* _Your objective_: Retype the lines below exactly, but only those from the line that has "POR-401, priority: Low -> Immediate" through the line that has "BLE-184, priority: P2 -> P0". Omit every picture.

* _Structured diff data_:
━━━━━━━━━━━━━━━━━━━━━━━━━━━━━━
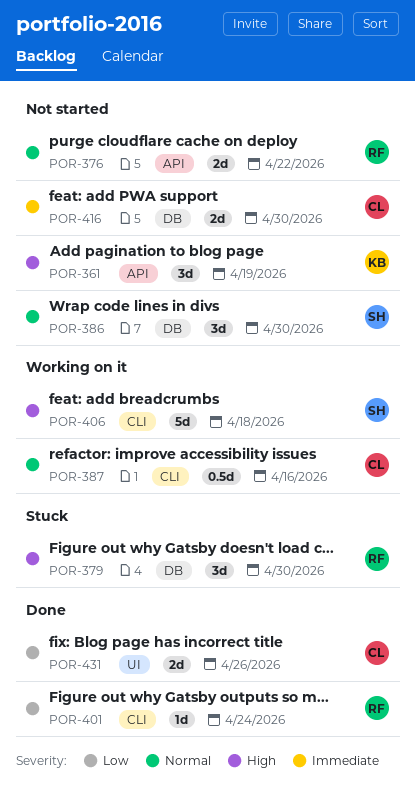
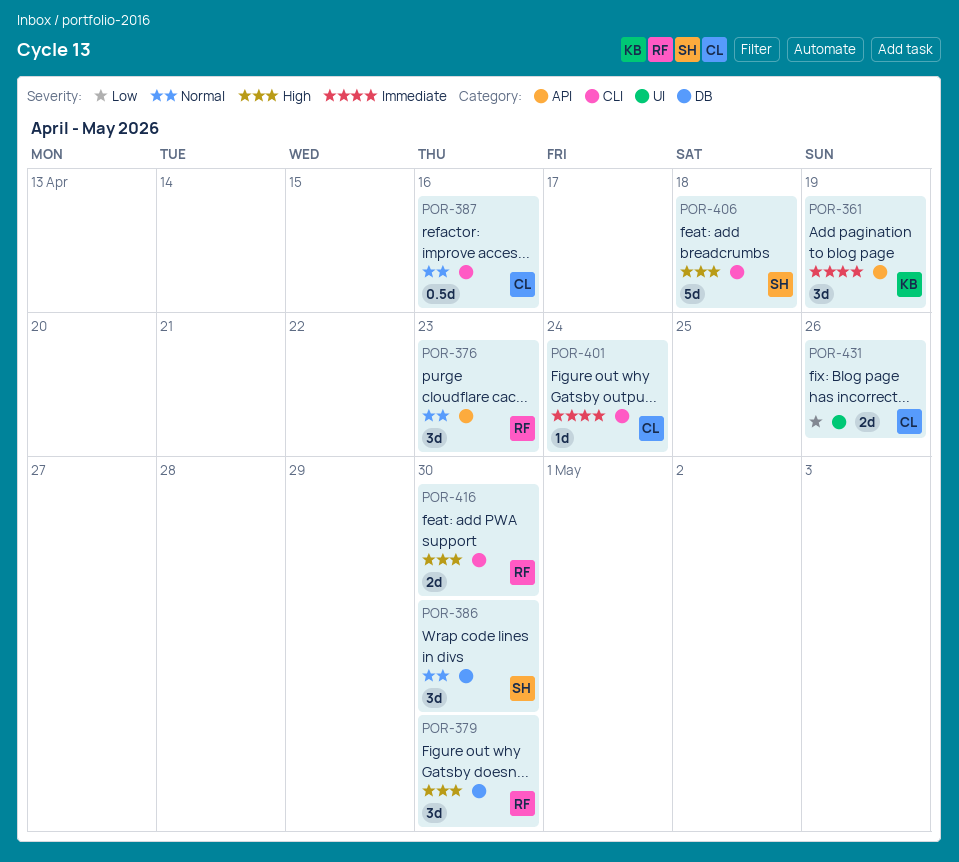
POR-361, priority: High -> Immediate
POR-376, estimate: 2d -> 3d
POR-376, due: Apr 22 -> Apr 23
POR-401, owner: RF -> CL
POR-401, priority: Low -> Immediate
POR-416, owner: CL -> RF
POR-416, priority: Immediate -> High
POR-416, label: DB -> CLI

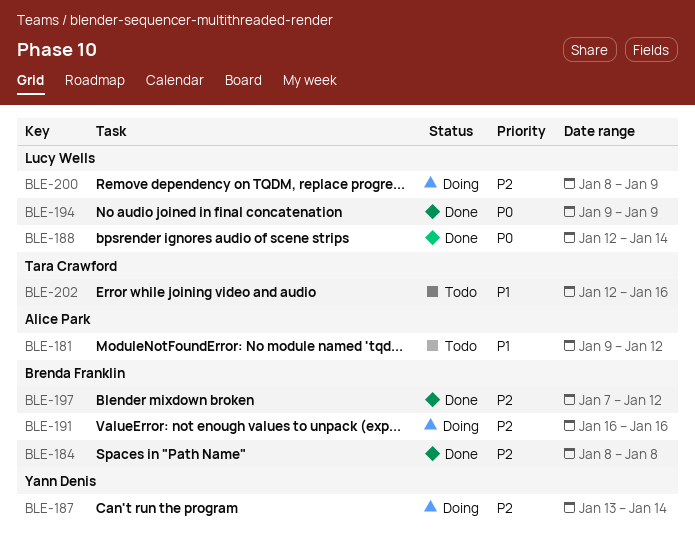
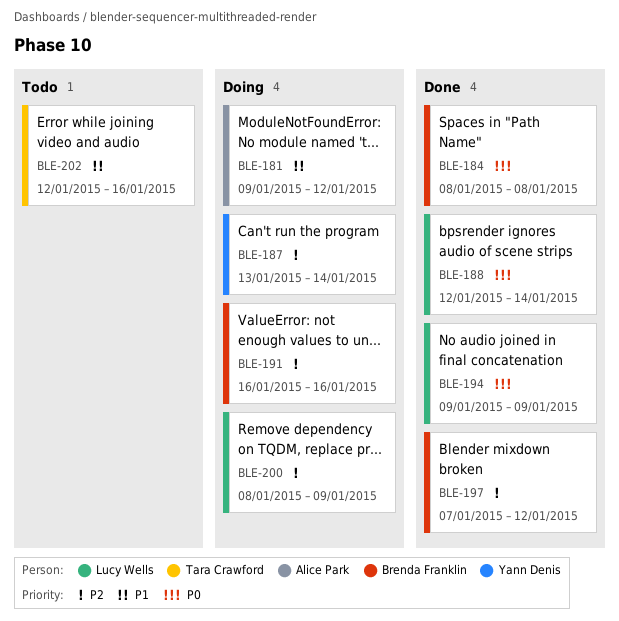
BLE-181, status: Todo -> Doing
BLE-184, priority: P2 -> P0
━━━━━━━━━━━━━━━━━━━━━━━━━━━━━━
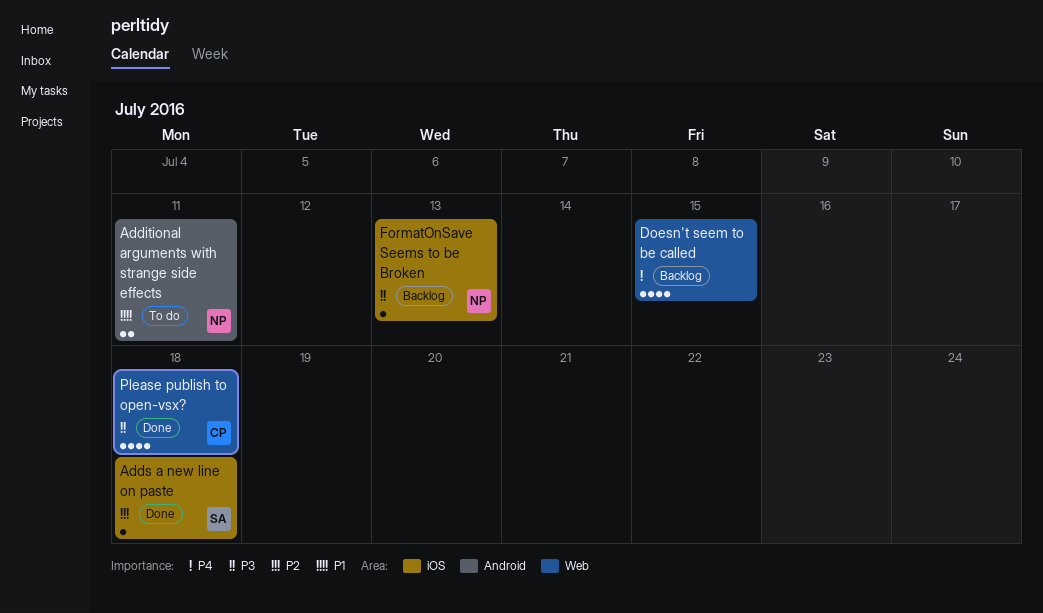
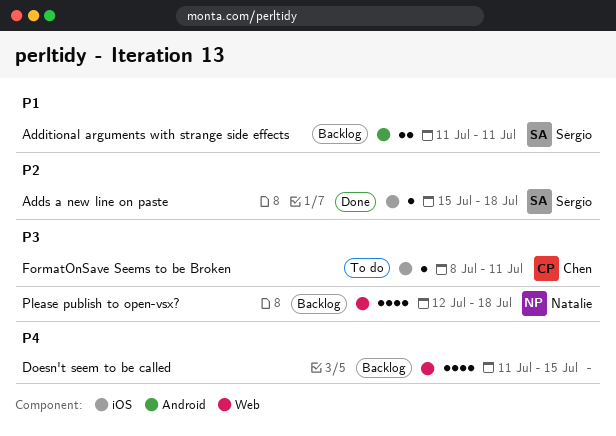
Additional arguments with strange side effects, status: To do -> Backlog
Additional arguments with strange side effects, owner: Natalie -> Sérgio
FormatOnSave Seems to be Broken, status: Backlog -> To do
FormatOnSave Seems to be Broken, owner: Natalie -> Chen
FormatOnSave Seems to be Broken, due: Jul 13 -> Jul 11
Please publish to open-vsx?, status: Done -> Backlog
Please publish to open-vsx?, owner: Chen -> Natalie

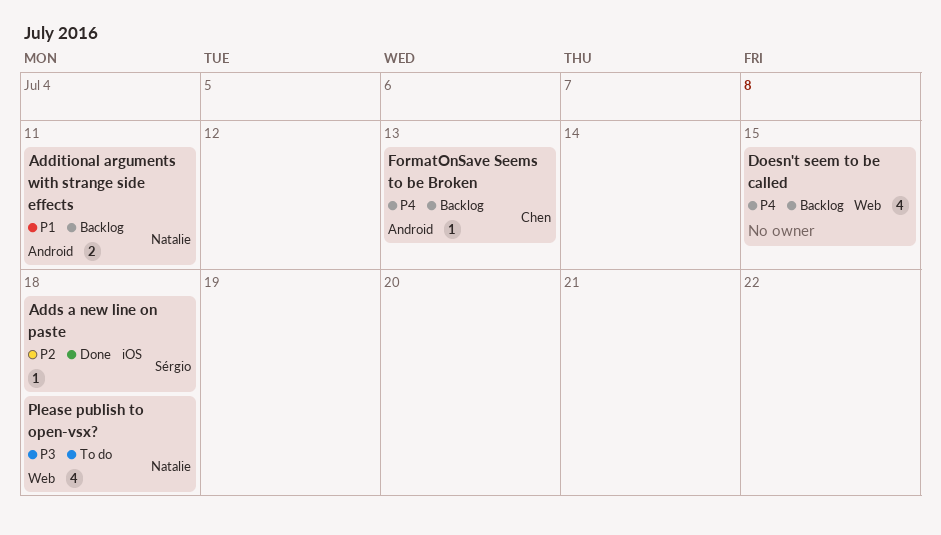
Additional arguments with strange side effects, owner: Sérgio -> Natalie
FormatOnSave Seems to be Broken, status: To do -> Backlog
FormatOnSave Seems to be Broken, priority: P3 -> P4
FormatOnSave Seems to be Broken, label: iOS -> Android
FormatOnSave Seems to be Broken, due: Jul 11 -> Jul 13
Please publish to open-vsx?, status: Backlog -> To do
━━━━━━━━━━━━━━━━━━━━━━━━━━━━━━
* _Finished exercise_:
POR-401, priority: Low -> Immediate
POR-416, owner: CL -> RF
POR-416, priority: Immediate -> High
POR-416, label: DB -> CLI

BLE-181, status: Todo -> Doing
BLE-184, priority: P2 -> P0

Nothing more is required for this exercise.